• **ACTION ITEM**: Rewrite these lines with "Source code" changed to "Table source", leaving everything else as it is.

• • • •

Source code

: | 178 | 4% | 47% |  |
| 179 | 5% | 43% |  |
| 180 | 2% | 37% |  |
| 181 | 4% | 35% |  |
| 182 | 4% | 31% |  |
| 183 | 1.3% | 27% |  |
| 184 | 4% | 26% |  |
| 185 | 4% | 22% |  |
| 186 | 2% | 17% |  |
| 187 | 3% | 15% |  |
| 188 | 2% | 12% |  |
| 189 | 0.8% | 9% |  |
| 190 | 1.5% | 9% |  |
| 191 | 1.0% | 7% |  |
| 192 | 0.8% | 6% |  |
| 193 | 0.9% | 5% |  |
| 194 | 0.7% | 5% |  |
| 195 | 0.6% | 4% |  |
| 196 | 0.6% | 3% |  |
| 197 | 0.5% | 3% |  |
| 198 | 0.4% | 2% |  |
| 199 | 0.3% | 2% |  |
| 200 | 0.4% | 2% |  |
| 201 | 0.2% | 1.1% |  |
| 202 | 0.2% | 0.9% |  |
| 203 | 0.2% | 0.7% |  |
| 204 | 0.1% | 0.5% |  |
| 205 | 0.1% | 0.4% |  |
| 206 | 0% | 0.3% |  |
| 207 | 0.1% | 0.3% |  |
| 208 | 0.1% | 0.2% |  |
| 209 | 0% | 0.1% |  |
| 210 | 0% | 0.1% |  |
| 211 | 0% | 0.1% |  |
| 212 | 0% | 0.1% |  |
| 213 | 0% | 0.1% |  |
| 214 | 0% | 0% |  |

• • • •

• **SOLUTION TO THE EXERCISE**:
Table source

: | 178 | 4% | 47% |  |
| 179 | 5% | 43% |  |
| 180 | 2% | 37% |  |
| 181 | 4% | 35% |  |
| 182 | 4% | 31% |  |
| 183 | 1.3% | 27% |  |
| 184 | 4% | 26% |  |
| 185 | 4% | 22% |  |
| 186 | 2% | 17% |  |
| 187 | 3% | 15% |  |
| 188 | 2% | 12% |  |
| 189 | 0.8% | 9% |  |
| 190 | 1.5% | 9% |  |
| 191 | 1.0% | 7% |  |
| 192 | 0.8% | 6% |  |
| 193 | 0.9% | 5% |  |
| 194 | 0.7% | 5% |  |
| 195 | 0.6% | 4% |  |
| 196 | 0.6% | 3% |  |
| 197 | 0.5% | 3% |  |
| 198 | 0.4% | 2% |  |
| 199 | 0.3% | 2% |  |
| 200 | 0.4% | 2% |  |
| 201 | 0.2% | 1.1% |  |
| 202 | 0.2% | 0.9% |  |
| 203 | 0.2% | 0.7% |  |
| 204 | 0.1% | 0.5% |  |
| 205 | 0.1% | 0.4% |  |
| 206 | 0% | 0.3% |  |
| 207 | 0.1% | 0.3% |  |
| 208 | 0.1% | 0.2% |  |
| 209 | 0% | 0.1% |  |
| 210 | 0% | 0.1% |  |
| 211 | 0% | 0.1% |  |
| 212 | 0% | 0.1% |  |
| 213 | 0% | 0.1% |  |
| 214 | 0% | 0% |  |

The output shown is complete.